**Action item**
Transcribe each record exactly; skip any picture.
= Beginning of Section =
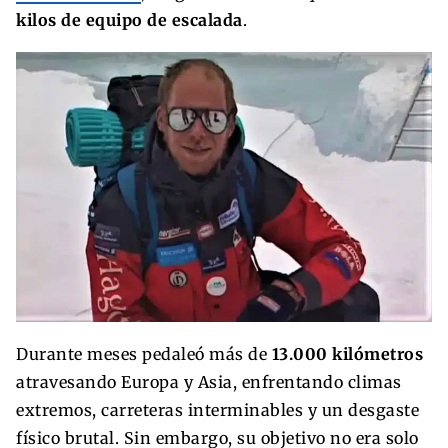
kilos de equipo de escalada
.
Durante meses pedaleó más de
13.000 kilómetros
atravesando Europa y Asia, enfrentando climas
extremos, carreteras interminables y un desgaste
físico brutal. Sin embargo, su objetivo no era solo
= End of Section =
**Result of the exercise**
kilos de equipo de escalada
.
Durante meses pedaleó más de
13.000 kilómetros
atravesando Europa y Asia, enfrentando climas
extremos, carreteras interminables y un desgaste
físico brutal. Sin embargo, su objetivo no era solo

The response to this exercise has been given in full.